■ EXCERPT TO READ
● ● ●

Using AI to retime speedruns loadless
5 years ago
Russia

Hello there everyone.

Recently I started a project to train a neural network that would have a speedrun video as an input and that would output Time without loads. And it seems that I'm having a stunning success with it at this moment!

I've used Need for Speed: Carbon game as a baseline since I happen to mod it, and that it uses time without loads. Even though the network is not working completely as I intended so far, it manages to hit 1 second accuracy on any% NG+ runs, making it already useful for retiming runs in that particular category.

If there are any active mods reading this, I could use some of your feedback please. Particularly, I would like to know what would you expect from such a thing - PC requirments, accuracy, analysis speed etc. Would you think it will be acceptable to use AIs for such a task, given it has a good accuracy?

Also feel free to ask questions.

Tenka, Quivico and 5 others like this
Texas, USA

Over at HM64 (https://www.speedrun.com/hm64), we've been having trouble with emulators that have shorter load times than console. There are categories ranging from 2.5 minutes to 8 hrs long, and there's too much RNG for us to establish something across all the runs. I'm not a mod, but something like this would be really helpful in equalizing the playing field for both emulator and console runners- a problem we've been struggling with for while.

Personally, I think accuracy would take precedence over just about anything else. If it takes all night to process, that's fine, but it'd be much better to know that the results are accurate than how quick a number is returned. Honestly, if you're serious about this, I'd recommend hosting a website so things like PC requirements aren't an issue; it'd only be things like upload size and file type.

Edited by the author 5 years ago
ShikenNuggets likes this
Scotland

I still think human checking is always best but this is kind of cool I think if it is correct is a big thing but also it will have to train in lots of different games if it was going to be used for other games. But if just for need to speed just needs to get it every time ^_^ seems like a fun little project tho :3

oddtom likes this
Canada

I really like this idea, and I hope you pursue it further, but I have some concerns about how practical it would be. As @oddtom mentioned, accuracy is by far the most important thing. I wouldn't even consider relying on something like this unless I was absolutely sure it was perfectly accurate to the frame in all cases. Any less and I'd just have to double-check the results manually.

Another concern I have is, how much data would be needed to train the AI to work for a particular game? For a game like Super Mario Odyssey that has thousands of runs (5,895 as of writing) I imagine this would be less of an issue, but the game I moderate only has 9 runs. I imagine the amount of data needed would be prohibitively high for that game, and likely for the vast majority of games on the site.

As for analysis speed... this is a tricky one. Will the amount of time it takes to analyze a video increase linearly with video length? If so then that would be easier to work with for runs of any particular length, but if not then that could make it problematic for longer runs. In any case, if running it for like 12 hours isn't enough then I probably wouldn't want to use it, especially if it's a very hardware-intensive process that's works fastest with no other processes running.

● ● ●

■ DATA EXCERPTS
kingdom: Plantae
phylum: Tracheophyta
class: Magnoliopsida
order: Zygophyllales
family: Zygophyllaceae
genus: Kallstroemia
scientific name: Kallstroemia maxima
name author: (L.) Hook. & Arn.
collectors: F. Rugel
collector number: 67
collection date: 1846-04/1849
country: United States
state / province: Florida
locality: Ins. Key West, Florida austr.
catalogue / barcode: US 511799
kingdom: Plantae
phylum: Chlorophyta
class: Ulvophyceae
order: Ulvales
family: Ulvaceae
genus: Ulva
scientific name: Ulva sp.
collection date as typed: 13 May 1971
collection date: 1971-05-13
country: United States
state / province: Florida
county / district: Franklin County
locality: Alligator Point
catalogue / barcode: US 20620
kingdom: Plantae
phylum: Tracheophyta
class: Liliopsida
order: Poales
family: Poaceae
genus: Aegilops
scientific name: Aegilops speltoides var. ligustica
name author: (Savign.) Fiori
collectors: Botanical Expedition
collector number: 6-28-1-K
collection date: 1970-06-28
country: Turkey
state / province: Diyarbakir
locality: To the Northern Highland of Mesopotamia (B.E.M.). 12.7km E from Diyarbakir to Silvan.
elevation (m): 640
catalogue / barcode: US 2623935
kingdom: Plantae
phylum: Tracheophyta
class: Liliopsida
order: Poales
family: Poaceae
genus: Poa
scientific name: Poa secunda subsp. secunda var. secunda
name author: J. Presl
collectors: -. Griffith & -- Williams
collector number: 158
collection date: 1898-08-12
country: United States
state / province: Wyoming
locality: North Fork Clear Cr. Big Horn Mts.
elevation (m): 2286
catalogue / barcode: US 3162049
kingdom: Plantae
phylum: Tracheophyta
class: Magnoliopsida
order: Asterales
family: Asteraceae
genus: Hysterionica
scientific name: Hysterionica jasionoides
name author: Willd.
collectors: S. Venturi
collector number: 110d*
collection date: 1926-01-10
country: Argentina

● ● ●

■ GOALS
[a] In the forum thread, what accuracy does the network achieve on any% NG+ runs?
[b] State whether each statement agrees with the forum thread, quoting the words that decide it: (i) The original poster chose Need for Speed: Carbon as a baseline partly because the poster mods that game. (ii) The poster from Texas is a moderator for HM64. (iii) The game moderated by the poster from Canada has 5,895 runs.
[c] Reproduce the forum thread's passage from "Hello there everyone." up to and including "at this moment!".
Base every answer solely on the forum thread.

■ RESPONSE LIST
[a] It hits 1-second accuracy.

[b]
(i) Yes: "I've used Need for Speed: Carbon game as a baseline since I happen to mod it"
(ii) No: "I'm not a mod"
(iii) No: "the game I moderate only has 9 runs"

[c]
Hello there everyone.

Recently I started a project to train a neural network that would have a speedrun video as an input and that would output Time without loads. And it seems that I'm having a stunning success with it at this moment!